本研究聚焦于胃癌或食管癌(GC/EC)患者的静脉血栓栓塞症(VTE)风险,调查该人群中VTE的风险因素。利用机器学习技术,本研究旨在开发一个可解释的VTE风险预测模型。目标是在临床实践中早期识别出具有高VTE风险的胃癌或食管癌患者,从而实现精准的抗凝预防和血栓管理。
本研究是一项旨在预测GC/EC患者VTE的真实世界调查。数据收集自2018年1月1日至2023年6月31日在四川省人民医院诊断为GC/EC的住院患者。使用九种监督学习算法,基于56个可用变量开发了576个预测模型。随后,采用简化建模方法,使用表现最佳模型中的前12个特征变量。评估模型预测性能的主要指标是ROC曲线下面积(AUC)。此外,本研究中用于构建最佳模型的训练数据被用于外部验证几个现有的评估模型,包括帕多瓦评分、卡普里尼评分、霍拉纳评分和COMPASS-CAT评分。
排除重复就诊信息后,共收集到3742例GC/EC患者。该研究纳入了861例(23.0%)患者,其中124例(14.4%)发生了VTE。基于全变量建模的AUC排名前五的模型如下:GBoost(0.9646)、逻辑回归(0.9443)、AdaBoost(0.9382)、CatBoost(0.9354)、XGBoost(0.8097)。
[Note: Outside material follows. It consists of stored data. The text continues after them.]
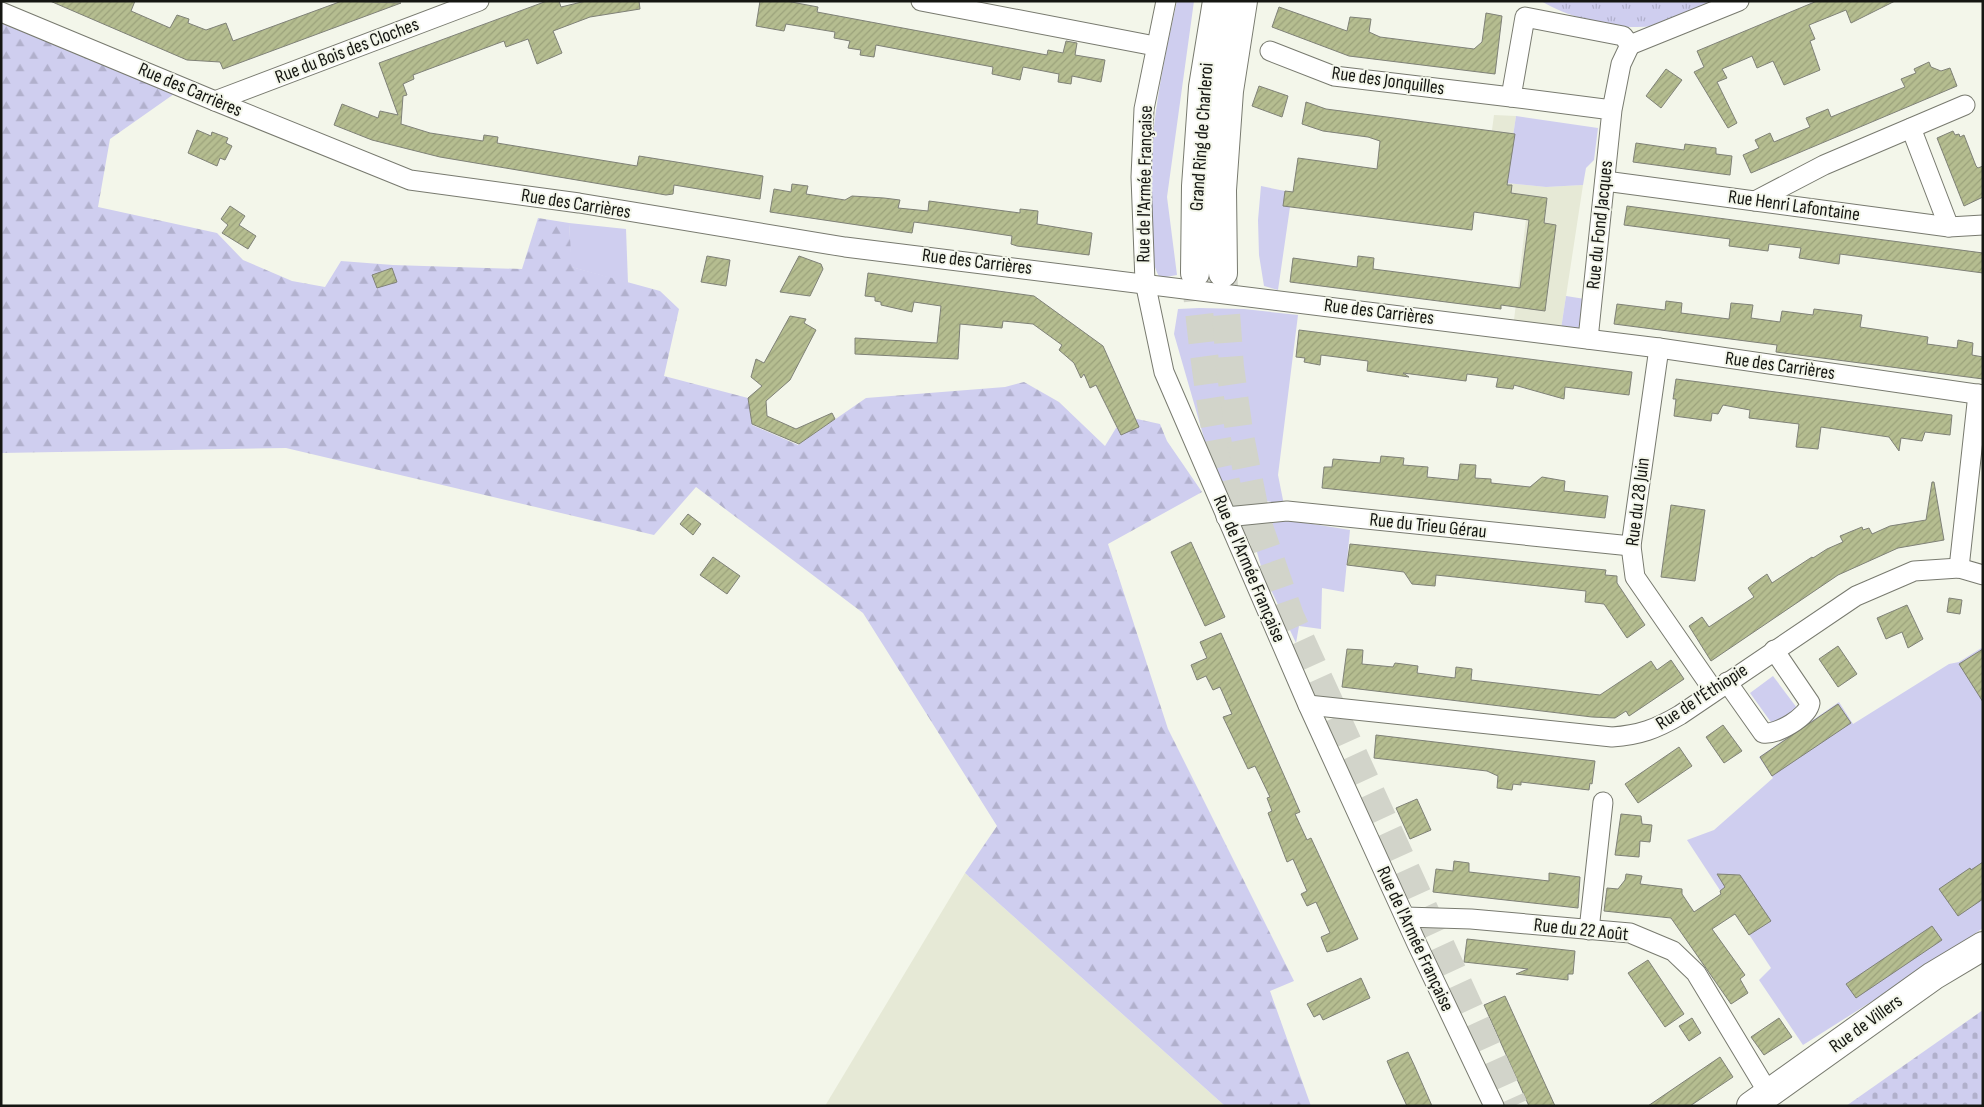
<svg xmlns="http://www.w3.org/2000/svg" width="1984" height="1107" font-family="'Sofia Sans Condensed',sans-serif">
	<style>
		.built { fill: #e6e9d6 }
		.grass { fill: #cfceef }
		.forest { fill: url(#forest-firs) }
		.cemetery { fill: url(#cemetery-stones) }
		.park { fill: url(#park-tufts) }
		.building { fill: url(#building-hatch); stroke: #7f8177 }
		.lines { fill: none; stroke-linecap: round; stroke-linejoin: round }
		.highway-tunnel { stroke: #d2d4ca; stroke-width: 28; stroke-dasharray: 28 14; stroke-linecap: butt }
		.street-casing { stroke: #787a6f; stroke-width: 21 }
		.secondary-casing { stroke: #787a6f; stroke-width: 30 }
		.highway-casing { stroke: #787a6f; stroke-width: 30 }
		.street { stroke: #fff; stroke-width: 19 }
		.secondary { stroke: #fff; stroke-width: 28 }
		.highway { stroke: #fff; stroke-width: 28 }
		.labels { text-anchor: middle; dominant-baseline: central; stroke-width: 4; stroke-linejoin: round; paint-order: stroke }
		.street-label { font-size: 19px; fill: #151612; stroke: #f3f6ea }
	</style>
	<defs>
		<pattern id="forest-firs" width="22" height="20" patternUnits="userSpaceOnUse" patternTransform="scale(1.25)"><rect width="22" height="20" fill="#cfceef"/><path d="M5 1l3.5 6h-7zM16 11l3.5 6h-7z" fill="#b1b0cc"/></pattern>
		<pattern id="cemetery-stones" width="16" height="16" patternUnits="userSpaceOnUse" patternTransform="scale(1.25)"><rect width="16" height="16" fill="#cfceef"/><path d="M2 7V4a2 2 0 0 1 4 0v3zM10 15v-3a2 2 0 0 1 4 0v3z" fill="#b1b0cc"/></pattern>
		<pattern id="park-tufts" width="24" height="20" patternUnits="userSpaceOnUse" patternTransform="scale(1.25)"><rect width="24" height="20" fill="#cfceef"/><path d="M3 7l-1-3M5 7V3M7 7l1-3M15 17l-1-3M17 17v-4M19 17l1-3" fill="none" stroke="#b1b0cc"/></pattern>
		<pattern id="building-hatch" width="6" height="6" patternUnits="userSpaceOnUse" patternTransform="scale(1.25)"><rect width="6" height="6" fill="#b5bd90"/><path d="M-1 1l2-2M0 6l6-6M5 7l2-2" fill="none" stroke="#9ba27b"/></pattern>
	</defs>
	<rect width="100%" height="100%" fill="#f3f6ea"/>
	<g class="built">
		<polygon points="1494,115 1516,116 1506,183 1546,187 1583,185 1561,329 1514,320 1526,219 1481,213"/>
		<polygon points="965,873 1225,1106 825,1106"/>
	</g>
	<g class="grass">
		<path d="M 1177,1 L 1194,1 L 1167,197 L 1177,275 L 1160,278 C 1150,262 1152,244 1151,226 C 1146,149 1160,76 1177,1 Z"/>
		<polygon points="1516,116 1598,128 1594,160 1586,168 1583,185 1546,187 1506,183"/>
		<polygon points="1261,186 1285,191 1283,205 1290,207 1278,290 1264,286 1259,255 1258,220"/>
		<polygon points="569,223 626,229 628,283 571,267"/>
		<polygon points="1566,296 1585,299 1580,331 1561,329"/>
		<polygon points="1199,308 1244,309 1298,315 1278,475 1284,505 1219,490 1174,334 1178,309"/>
		<polygon points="1288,520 1350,530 1344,592 1322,588 1321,629 1299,626 1296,643 1263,573 1250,528"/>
		<polygon points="1983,647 1983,928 1937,960 1803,1045 1759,980 1771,968 1687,840 1714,830 1773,778 1759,757 1839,702 1853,724 1949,664 1959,662"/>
		<polygon points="1773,676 1797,708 1773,725 1750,693"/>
	</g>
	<polygon class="forest" points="1,23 174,94 110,139 98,207 217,233 243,260 292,281 325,287 341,261 393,265 522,269 538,218 569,223 572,267 660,291 679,309 664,376 748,398 752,425 798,445 866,398 1005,387 1024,382 1059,402 1105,446 1116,428 1137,419 1160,424 1167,441 1202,492 1108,544 1168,729 1294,981 1270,991 1311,1106 1225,1106 965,873 997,826 863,613 696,487 654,535 286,448 1,453"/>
	<polygon class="cemetery" points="1983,1010 1983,1106 1846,1106"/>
	<path class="park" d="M 1541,1 L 1722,1 C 1705,8 1687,18 1668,23 C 1630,34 1575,21 1541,1 Z"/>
	<g class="building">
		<polygon points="50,1 135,1 131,11 170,28 177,15 189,19 188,23 206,30 226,23 233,41 342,1 401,3 223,69 220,62 187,60"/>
		<polygon points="547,1 559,1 561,7 586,1 639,1 640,9 590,17 553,31 562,53 537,64 528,39 506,47 504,41 413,75 414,79 403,84 407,95 403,96 401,124 430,133 483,141 484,135 498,137 497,143 637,166 639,156 763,176 760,199 674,185 673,194 666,195 440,157 372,140 334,125 342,104 378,118 380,111 398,115 379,63"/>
		<polygon points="760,1 786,1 818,7 817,12 1047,55 1048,50 1063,53 1066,41 1077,43 1075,55 1105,60 1101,82 1072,76 1071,84 1058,82 1059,74 1023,67 1020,80 992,74 993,67 876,45 874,57 860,55 861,50 848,48 850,41 834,38 835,32 786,24 784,31 756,26"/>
		<polygon points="1817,1 1895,1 1851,23 1846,10 1809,25 1815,39 1810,41 1820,70 1784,85 1773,61 1757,68 1752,56 1722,69 1727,78 1717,82 1737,123 1728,128 1694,72 1704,67 1697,51"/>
		<polygon points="1279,7 1347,31 1350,17 1371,19 1369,32 1380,37 1474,49 1482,42 1486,13 1502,16 1495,74 1349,56 1272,27"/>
		<polygon points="1929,62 1931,67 1941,71 1950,68 1957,86 1751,173 1743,155 1759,148 1755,140 1770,133 1774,142 1810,127 1806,118 1828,109 1831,117 1905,87 1901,79 1916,73 1914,69"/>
		<polygon points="1666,69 1682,80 1661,108 1646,96"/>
		<polygon points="1259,86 1288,96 1282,117 1252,106"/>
		<polygon points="1306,102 1326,109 1515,134 1507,185 1512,185 1511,193 1547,198 1544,223 1556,225 1545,311 1501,305 1501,309 1290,282 1293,258 1357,267 1358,256 1374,258 1373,269 1520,288 1529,220 1474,212 1472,230 1283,206 1285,191 1293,192 1298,158 1377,169 1380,141 1368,137 1323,131 1302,124"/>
		<polygon points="197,130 211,136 212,132 228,138 226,143 232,146 225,160 220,158 217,166 188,153"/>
		<polygon points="1953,131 1955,135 1959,134 1960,137 1964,135 1976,166 1978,168 1983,166 1983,197 1964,206 1937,138"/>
		<polygon points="1636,143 1684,150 1685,144 1716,148 1716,154 1732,156 1730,175 1633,162"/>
		<polygon points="792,184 808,186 806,194 845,200 852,196 884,198 900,200 898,208 928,211 929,201 1020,213 1020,209 1038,211 1037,224 1092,233 1089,255 1017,246 1011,244 1012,236 972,230 914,222 912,233 770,212 774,189 791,192"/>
		<polygon points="230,206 245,216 239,225 256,236 248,249 222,233 228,225 221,219"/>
		<polygon points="1627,206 1983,253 1983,273 1840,254 1839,264 1799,258 1801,248 1769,244 1768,251 1729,246 1730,239 1624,225"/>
		<polygon points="707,256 730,260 726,286 701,282"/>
		<polygon points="799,256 821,264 823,269 810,296 780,292"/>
		<polygon points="392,268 397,282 377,288 372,275"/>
		<polygon points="868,273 1034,296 1103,346 1139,427 1121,435 1096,385 1090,388 1084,374 1081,378 1074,363 1059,350 1062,345 1033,324 1003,321 1002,328 960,324 958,359 855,354 855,338 937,343 941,306 914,302 912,312 881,305 881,302 875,301 875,297 865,296"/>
		<polygon points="1666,301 1682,303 1681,313 1729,319 1731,303 1753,305 1751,318 1780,322 1782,311 1813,315 1814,309 1862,315 1860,327 1928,337 1927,344 1957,348 1958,340 1973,343 1972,355 1983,357 1983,379 1776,352 1777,345 1614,324 1617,304 1665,310"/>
		<polygon points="790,316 806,319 804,323 816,330 790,380 766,401 767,416 796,429 832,413 835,419 799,444 752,424 748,398 762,386 751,377 756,359 764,363"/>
		<polygon points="1299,330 1632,372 1629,395 1565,387 1564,399 1514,385 1513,389 1496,387 1498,378 1467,374 1466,381 1403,373 1409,377 1367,371 1368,361 1321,355 1320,365 1304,362 1305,358 1296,357"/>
		<polygon points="1676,379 1952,415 1950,435 1925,432 1922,441 1901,438 1899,451 1889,437 1821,427 1818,449 1796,447 1799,424 1749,418 1750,410 1723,405 1718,414 1712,413 1711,421 1674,416 1676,399 1673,399"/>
		<polygon points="1381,456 1404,458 1403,465 1428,467 1427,477 1458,480 1460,464 1476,465 1475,478 1491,479 1491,483 1530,487 1542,477 1565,481 1564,491 1608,496 1605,518 1322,488 1324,467 1332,467 1333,459 1380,463"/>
		<polygon points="1932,482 1934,482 1944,540 1898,548 1838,575 1711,661 1689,626 1702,617 1709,627 1754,597 1748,588 1753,584 1767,574 1772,583 1812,557 1813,558 1827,549 1843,542 1840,536 1862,527 1863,530 1869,528 1872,534 1890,526 1926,520"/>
		<polygon points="1671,505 1705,510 1695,581 1661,577"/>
		<polygon points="688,514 701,524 693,535 680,524"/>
		<polygon points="1191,542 1225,617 1205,626 1171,552"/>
		<polygon points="1350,544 1606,570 1605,575 1617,576 1617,583 1645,625 1627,638 1604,604 1585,602 1586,591 1436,575 1435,586 1412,584 1404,572 1347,565"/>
		<polygon points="713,557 740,576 727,594 700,575"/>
		<polygon points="1949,598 1962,600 1960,614 1947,612"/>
		<polygon points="1907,605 1923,639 1908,648 1902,632 1886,639 1877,618"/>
		<polygon points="1221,633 1290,789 1300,812 1295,814 1307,840 1311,838 1358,939 1337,949 1327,952 1321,937 1330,933 1316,902 1307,906 1301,894 1307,891 1293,859 1287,862 1268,813 1272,811 1267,798 1270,797 1255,766 1248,769 1223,717 1232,714 1220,687 1213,690 1206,676 1197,680 1191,665 1207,658 1200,642"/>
		<polygon points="1838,646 1857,674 1838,687 1819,659"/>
		<polygon points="1347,649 1363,650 1362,664 1393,667 1395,663 1418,666 1417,673 1455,678 1456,667 1472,669 1471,680 1600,695 1651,661 1657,670 1671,660 1684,679 1629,716 1626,711 1615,718 1592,717 1342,687"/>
		<polygon points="1983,649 1983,702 1959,664"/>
		<polygon points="1838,704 1851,723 1772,776 1760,757"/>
		<polygon points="1723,725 1742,751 1724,763 1706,737"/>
		<polygon points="1376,735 1595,761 1592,784 1590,783 1589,790 1521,782 1521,785 1513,784 1512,790 1497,788 1498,776 1487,771 1374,758"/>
		<polygon points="1679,747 1692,766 1638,803 1625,784"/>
		<polygon points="1417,799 1431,830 1410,839 1396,808"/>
		<polygon points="1621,814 1641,816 1642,824 1652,825 1650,842 1640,841 1639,857 1615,855"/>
		<polygon points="1454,861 1469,863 1469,872 1549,881 1549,873 1580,877 1578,908 1433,892 1436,869 1453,871"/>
		<polygon points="1983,862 1983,899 1958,916 1939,889 1970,868 1971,870"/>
		<polygon points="1626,874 1642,876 1640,884 1682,889 1682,894 1694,912 1721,894 1720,891 1725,887 1717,874 1740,875 1771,921 1749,935 1735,914 1712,929 1745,975 1740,979 1748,993 1731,1004 1671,918 1604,911 1607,888 1618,889 1625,880"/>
		<polygon points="1932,926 1942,940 1856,998 1846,984"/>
		<polygon points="1467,939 1575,951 1573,974 1568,974 1568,980 1516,974 1528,969 1464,962"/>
		<polygon points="1648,960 1684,1014 1665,1027 1628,973"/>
		<polygon points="1361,978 1370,998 1323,1020 1320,1014 1314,1017 1307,1004"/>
		<polygon points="1505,996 1555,1106 1529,1106 1512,1068 1484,1005"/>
		<polygon points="1692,1018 1701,1033 1689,1041 1679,1026"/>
		<polygon points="1779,1018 1792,1037 1764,1055 1751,1037"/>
		<polygon points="1408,1052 1415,1067 1432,1106 1407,1106 1394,1078 1387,1061"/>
		<polygon points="1720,1057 1733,1077 1690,1106 1648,1106"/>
	</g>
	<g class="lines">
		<g class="highway-tunnel">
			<path d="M 1195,273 C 1204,363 1215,455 1242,542"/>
			<polyline points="1223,273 1230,367 1239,431 1257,521 1290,616 1514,1106"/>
		</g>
		<defs>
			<g id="street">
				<polyline points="921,1 1155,46"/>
				<polyline points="1166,1 1144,109 1141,177 1145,282 1164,372 1308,705 1417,944 1494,1106"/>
				<polyline points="1,12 215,101 410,180 579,203 845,247 1659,348 1983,395"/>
				<polyline points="1630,45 1739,1"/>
				<polyline points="1270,51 1334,76 1511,97"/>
				<polyline points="215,101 479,1"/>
				<polyline points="1911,128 1949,227"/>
				<polyline points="1605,181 1949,227 1983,225"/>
				<polyline points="1755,201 1824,165 1965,105"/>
				<polyline points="1588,339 1612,110 1621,64 1630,45 1623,36 1525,17 1511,97 1612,110"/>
				<polyline points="1659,348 1631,546 1635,577 1714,691"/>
				<polyline points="1226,517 1287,511 1631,546"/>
				<polyline points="1959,568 1978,394"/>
				<path d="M 1727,682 L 1763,733 C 1777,735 1808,717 1810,703 L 1774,650"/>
				<path d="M 1308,705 L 1612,737 C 1640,735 1656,729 1680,715 L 1856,596 L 1914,571 L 1959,568 L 1983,575"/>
				<polyline points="1405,917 1471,919 1630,933 1673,951 1696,973 1769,1094"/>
				<polyline points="1589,930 1603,802"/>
			</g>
			<polyline id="secondary" points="1751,1106 1933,976 1983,946"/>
			<g id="highway">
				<polyline points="1195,273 1196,186 1203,87 1217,1"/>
				<polyline points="1223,273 1222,190 1229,91 1243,1"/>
			</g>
		</defs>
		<use href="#street" class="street-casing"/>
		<use href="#secondary" class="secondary-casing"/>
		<use href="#highway" class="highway-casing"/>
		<use href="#street" class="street"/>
		<use href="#secondary" class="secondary"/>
		<use href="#highway" class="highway"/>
	</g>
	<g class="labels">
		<g class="street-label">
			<text transform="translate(347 51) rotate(-21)">Rue du Bois des Cloches</text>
			<text transform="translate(1388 81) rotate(8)">Rue des Jonquilles</text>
			<text transform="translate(190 90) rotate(23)">Rue des Carrières</text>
			<text transform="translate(1202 137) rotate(-86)">Grand Ring de Charleroi</text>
			<text transform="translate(1145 184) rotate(-89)">Rue de l'Armée Française</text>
			<text transform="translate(576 204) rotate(9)">Rue des Carrières</text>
			<text transform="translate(1794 206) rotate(8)">Rue Henri Lafontaine</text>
			<text transform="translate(1600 225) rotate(-84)">Rue du Fond Jacques</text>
			<text transform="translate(977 262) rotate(7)">Rue des Carrières</text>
			<text transform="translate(1379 312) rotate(7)">Rue des Carrières</text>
			<text transform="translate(1780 366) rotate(8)">Rue des Carrières</text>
			<text transform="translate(1638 502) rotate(-83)">Rue du 28 Juin</text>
			<text transform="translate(1428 526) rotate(6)">Rue du Trieu Gérau</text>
			<text transform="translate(1249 569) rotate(67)">Rue de l'Armée Française</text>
			<text transform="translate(1702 697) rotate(-33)">Rue de l'Éthiopie</text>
			<text transform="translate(1581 930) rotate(6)">Rue du 22 Août</text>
			<text transform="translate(1415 939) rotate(65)">Rue de l'Armée Française</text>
			<text transform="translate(1866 1024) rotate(-36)">Rue de Villers</text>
		</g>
	</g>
	<rect width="1984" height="1107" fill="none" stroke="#151612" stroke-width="5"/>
</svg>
对于简化建模,模型如下:Simp-CatBoost(0.8811)、Simp-GBoost(0.8771)、Simp-随机森林(0.8736)、Simp-AdaBoost(0.8263)、Simp-逻辑回归(0.8090)。在评估预测性能和实用性后,Simp-GBoost模型被确定为本研究的最佳模型。基于Simp-GBoost模型训练集对帕多瓦评分、卡普里尼评分、霍拉纳评分和COMPASS-CAT评分进行外部验证,得到的AUC分别为0.4367、0.2900、0.5000和0.3633。
在本研究中,我们分析了GC/EC患者VTE的风险因素,并构建了一个性能良好的VTE风险预测模型,能够准确识别患者的VTE风险程度。引入了四个VTE预测评分系统对本研究数据集进行外部验证。结果表明,本研究建立的VTE风险预测模型对GC/EC患者具有更大的临床实用性。Simp-GB模型可为这些患者VTE风险的早期临床评估提供智能辅助。